MH presses pause on septic re-inspection program
By Chad Ingram
Published July 5, 2018
Minden Hills council has decided not to move ahead with a contract with firm WSP Canada to conduct a septic re-inspection program for the township at this time.
As reported earlier by the Times, during a June 14 committee-of-the-whole meeting, Councillor Pam Sayne expressed numerous concerns about the proposed contract, which was the sole bid the township received for the project.
Ontario municipalities have been mandated to create mandatory septic re-inspection programs for their residents, but what was type of inspections are performed, is up to the municipalities themselves.
There are four basic types of septic inspection. Type 1 involves only paperwork and requires no site visit. Type 2 includes a site visit, but inspectors don’t actually look inside the tank. Type 3 involves a lid-off inspection of septic tanks and Type 4 includes a lid-off inspection, and then a second inspection after the tank has been pumped out.

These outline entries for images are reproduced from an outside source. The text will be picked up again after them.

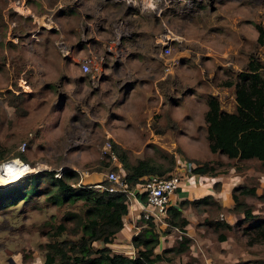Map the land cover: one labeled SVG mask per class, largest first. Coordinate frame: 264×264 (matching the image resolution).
I'll return each mask as SVG.
<instances>
[{
    "label": "rangeland",
    "instance_id": "1",
    "mask_svg": "<svg viewBox=\"0 0 264 264\" xmlns=\"http://www.w3.org/2000/svg\"><path fill=\"white\" fill-rule=\"evenodd\" d=\"M263 13L264 0H0V185L65 168L75 181L108 184L110 166L124 172L115 143L128 162L171 158L173 169L177 158L212 159L225 172L234 164L254 187L244 201L264 217V167L209 153L202 117L207 93L233 108L232 84L221 81L249 56L264 64L254 27ZM232 205L193 206L196 232L218 252L205 264L264 259V238L247 240L255 233L243 232L249 222ZM66 206L41 193L0 208V264H44L43 221H58ZM206 219L232 224L220 230L227 241Z\"/></svg>",
    "mask_w": 264,
    "mask_h": 264
},
{
    "label": "trees",
    "instance_id": "2",
    "mask_svg": "<svg viewBox=\"0 0 264 264\" xmlns=\"http://www.w3.org/2000/svg\"><path fill=\"white\" fill-rule=\"evenodd\" d=\"M256 30L255 43L264 51V13L263 22H254ZM263 63L255 56H249L242 68L235 71L234 77L223 79L224 85L232 84V109H224L215 94L207 93L206 107L202 117L205 127L207 148L211 152L222 153L229 158L238 160L255 158L264 167V69ZM11 102V101H10ZM124 166L125 181L132 185L141 180L147 173H163L171 169L162 166L149 157H137L128 162L122 148L115 143L111 147ZM19 155L23 157L19 153ZM2 153H0V158ZM190 171L212 173L219 166V161L212 159L196 160ZM107 164V163H106ZM117 169V165L110 166ZM77 172L74 169H62L60 174L50 169H42L29 175H21L14 182L0 185V208L25 199L46 194V198L54 204L67 203L58 221H43L45 240L39 245L43 248L44 264H154L158 260H169L172 255L186 252L183 264H198L194 255L189 253L191 238L185 233L186 218L181 214L179 206H165L164 220L170 226L179 228L180 233L174 242L154 251L158 242V234L154 223L143 218L144 224L131 235L130 240L135 248V255L111 252L107 243L113 233L121 226V215L126 211L124 194L99 188L92 183L75 181ZM44 178V187L38 181ZM254 187L245 184L235 185L231 189L233 207L243 212L248 227L243 232L253 231L248 241L264 238V217L251 212V207L244 201V194H253ZM143 196V195H142ZM79 201V205H76ZM202 201L212 203L218 208L220 204L212 195L205 194L200 198L190 199V203ZM76 206H72V205ZM213 230H219L217 238H225L221 229H230L232 224L224 219H206ZM246 229V231H245ZM99 239L102 246H94ZM233 264H264V259L235 262Z\"/></svg>",
    "mask_w": 264,
    "mask_h": 264
},
{
    "label": "crops",
    "instance_id": "3",
    "mask_svg": "<svg viewBox=\"0 0 264 264\" xmlns=\"http://www.w3.org/2000/svg\"><path fill=\"white\" fill-rule=\"evenodd\" d=\"M214 153V152H209ZM222 154V153H221ZM191 154L190 157L195 156ZM198 158V157H196ZM202 159V158H199ZM175 162H181L179 158ZM195 165V162H193ZM175 166V163L173 167ZM229 166V165H228ZM234 164H230L228 172L221 170V166L216 168L212 173L208 172H193L186 171L178 184L175 192L170 196L169 204L174 206H179L180 201H185L180 205L181 214L186 218L185 232L187 235L192 237V241L189 243V247L194 255L198 258V264L210 263L218 255V252L214 253L205 247L204 237L196 232L195 224L201 220V213L193 209V206H198L200 204H207L206 202L197 201L190 203V199L200 198L205 194L212 195L213 199L219 202L221 209H226L233 204V199L231 197V189L235 185L241 184V176L234 172ZM264 177V175H262ZM126 204V211L121 215V226L117 229L107 243L110 247L111 252L124 253L129 256L135 255V248L131 243L130 237L132 234L137 232L139 228L144 224L142 211L146 208H150L145 202L144 197L138 194H132L124 200ZM152 209V208H150ZM221 215L224 216L223 212ZM223 218V217H222ZM229 222L227 219H225ZM209 225V223L206 222ZM154 227L158 234V242L154 246V251L159 252L161 248L167 247L171 244L173 238L179 235L180 230L176 226H170L166 223L164 218L161 220H156L154 222ZM220 241H227L226 237L220 239ZM96 247L102 246V241L96 239L94 241ZM180 258L181 262H184L183 256L178 254L172 255L169 260L161 259L154 264H169L173 259L178 260ZM168 261V262H166ZM179 261V260H178ZM183 264V263H182Z\"/></svg>",
    "mask_w": 264,
    "mask_h": 264
},
{
    "label": "built area",
    "instance_id": "4",
    "mask_svg": "<svg viewBox=\"0 0 264 264\" xmlns=\"http://www.w3.org/2000/svg\"><path fill=\"white\" fill-rule=\"evenodd\" d=\"M82 68H87L85 62L81 63ZM193 163L191 160L177 162L173 169L167 173H147L141 176V180L129 185L124 178L123 172L116 169H108L105 173L108 184L94 183V186L106 188L111 191H120L124 194V200L129 195H143L145 202L150 208L142 211V216L153 223L161 220L165 215V206L168 205L170 196L178 187L182 175L190 171Z\"/></svg>",
    "mask_w": 264,
    "mask_h": 264
},
{
    "label": "bare ground",
    "instance_id": "5",
    "mask_svg": "<svg viewBox=\"0 0 264 264\" xmlns=\"http://www.w3.org/2000/svg\"><path fill=\"white\" fill-rule=\"evenodd\" d=\"M3 179V178H0V180Z\"/></svg>",
    "mask_w": 264,
    "mask_h": 264
}]
</instances>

Minden Hills had decide to use Type 4 inspections and late last year issued a request for proposals for the service.
The proposed contract included $100,000 in one-time fees, including $16,500 for two public information sessions the company could conduct. The inspection fees themselves would have been $390 per property, plus taxes.
Sayne, who said she would not support the contract and that it amounted to an open-ended agreement with a large corporation where much of the work would be contracted out to local people anyway.
During a June 28 council meeting, Mayor Brent Devolin said he agreed that moving ahead with the contract the way it was wasn’t the path to take.
“Obviously, there were concerns raised by members of council and certainly since, the public,” Devolin said. “There are some significant reservations, I would put it in a nutshell.”
“Some thoughts are maybe not to rush ahead today,” Devolin said, noting that soon, council would enter the so-called “lame duck,” period, where, in the year of a municipal election, councils are prohibited from making decisions regarding any major expenditures, among other activities.
“Obviously, Councillor Sayne had some impassioned points that she brought, that members of the public substantiated,” Devolin said. He added that in conversations with officials from Dysart et al, which is using Type 4 inspections, that there is high failure rate so far for septic systems in long-held cottaging areas; rates higher than 50 per cent in some areas.
“This is a game-changer in terms of how we may design the program and how it rolls out, and the other part of it is, the capacity of the people who do the repair and the fixing work, what ability we have within the county to deal with some of that,” Devolin said.
A task force, including Sayne, Councillors Jeanne Anthon, Jean Neville and staff members, will study the issue further.